Leave out the pictures and retype exactly the lines from the one with "προστασία των θαλασσών" through the end of the records.

*** GIVEN ENTRIES ***

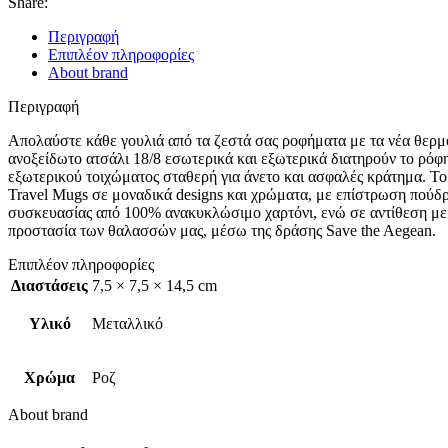
Share:
Περιγραφή
Επιπλέον πληροφορίες
About brand
Περιγραφή
Απολαύστε κάθε γουλιά από τα ζεστά σας ροφήματα με τα νέα θερμό
ανοξείδωτο ατσάλι 18/8 εσωτερικά και εξωτερικά διατηρούν το ρόφ
εξωτερικού τοιχώματος σταθερή για άνετο και ασφαλές κράτημα. Το 
Travel Mugs σε μοναδικά designs και χρώματα, με επίστρωση πούδρα
συσκευασίας από 100% ανακυκλώσιμο χαρτόνι, ενώ σε αντίθεση με 
προστασία των θαλασσών μας, μέσω της δράσης Save the Aegean.
Επιπλέον πληροφορίες
Διαστάσεις
7,5 × 7,5 × 14,5 cm
Υλικό
Μεταλλικό
Χρώμα
Ροζ
About brand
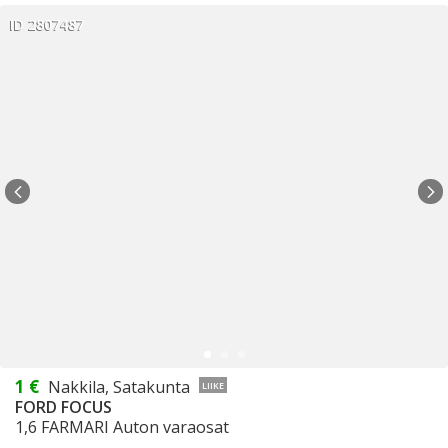
ID 2807487
1 €
Nakkila, Satakunta
LIIKE
FORD FOCUS
1,6 FARMARI Auton varaosat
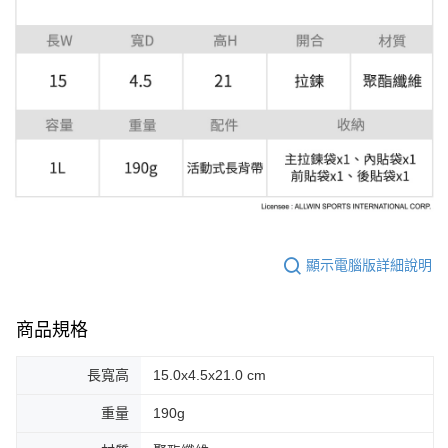
顯示電腦版詳細說明
商品規格
長寬高
15.0x4.5x21.0 cm
重量
190g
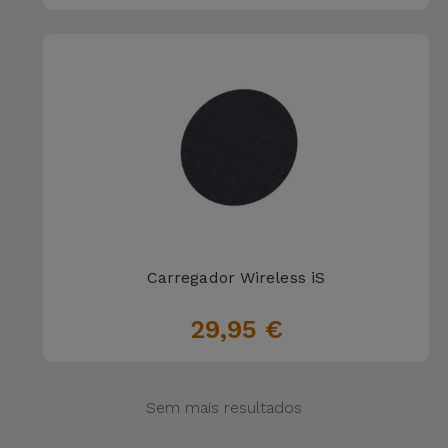
Carregador Wireless iS
29,95 €
Sem mais resultados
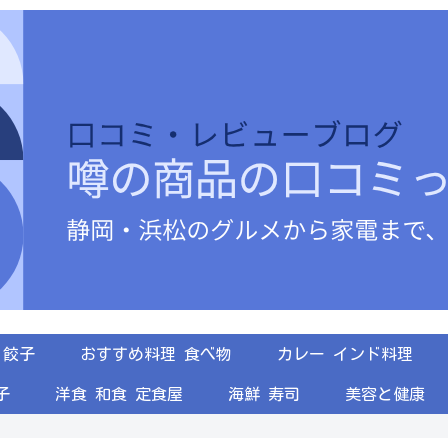
餃子
おすすめ料理 食べ物
カレー インド料理
子
洋食 和食 定食屋
海鮮 寿司
美容と健康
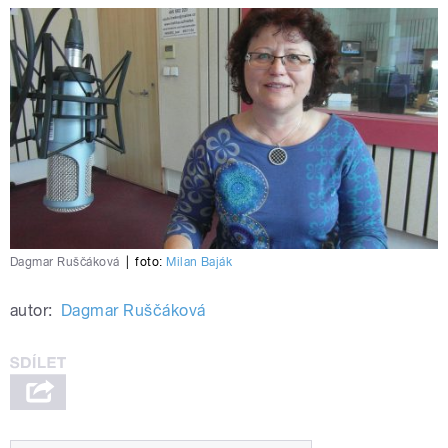
Dagmar Ruščáková
|
foto:
Milan Baják
autor:
Dagmar Ruščáková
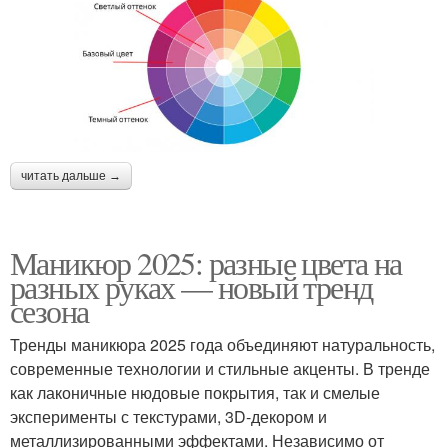
читать дальше →
Маникюр 2025: разные цвета на
разных руках — новый тренд
сезона
Тренды маникюра 2025 года объединяют натуральность,
современные технологии и стильные акценты. В тренде
как лаконичные нюдовые покрытия, так и смелые
эксперименты с текстурами, 3D-декором и
металлизированными эффектами. Независимо от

*** End of GIVEN ENTRIES ***

» **TASK OUTPUT**:
προστασία των θαλασσών μας, μέσω της δράσης Save the Aegean.
Επιπλέον πληροφορίες
Διαστάσεις
7,5 × 7,5 × 14,5 cm
Υλικό
Μεταλλικό
Χρώμα
Ροζ
About brand
ID 2807487
1 €
Nakkila, Satakunta
LIIKE
FORD FOCUS
1,6 FARMARI Auton varaosat
顯示電腦版詳細說明
商品規格
長寬高
15.0x4.5x21.0 cm
重量
190g
Carregador Wireless iS
29,95 €
Sem mais resultados
餃子
おすすめ料理 食べ物
カレー インド料理
子
洋食 和食 定食屋
海鮮 寿司
美容と健康
Dagmar Ruščáková
|
foto:
Milan Baják
autor:
Dagmar Ruščáková
читать дальше →
Маникюр 2025: разные цвета на
разных руках — новый тренд
сезона
Тренды маникюра 2025 года объединяют натуральность,
современные технологии и стильные акценты. В тренде
как лаконичные нюдовые покрытия, так и смелые
эксперименты с текстурами, 3D-декором и
металлизированными эффектами. Независимо от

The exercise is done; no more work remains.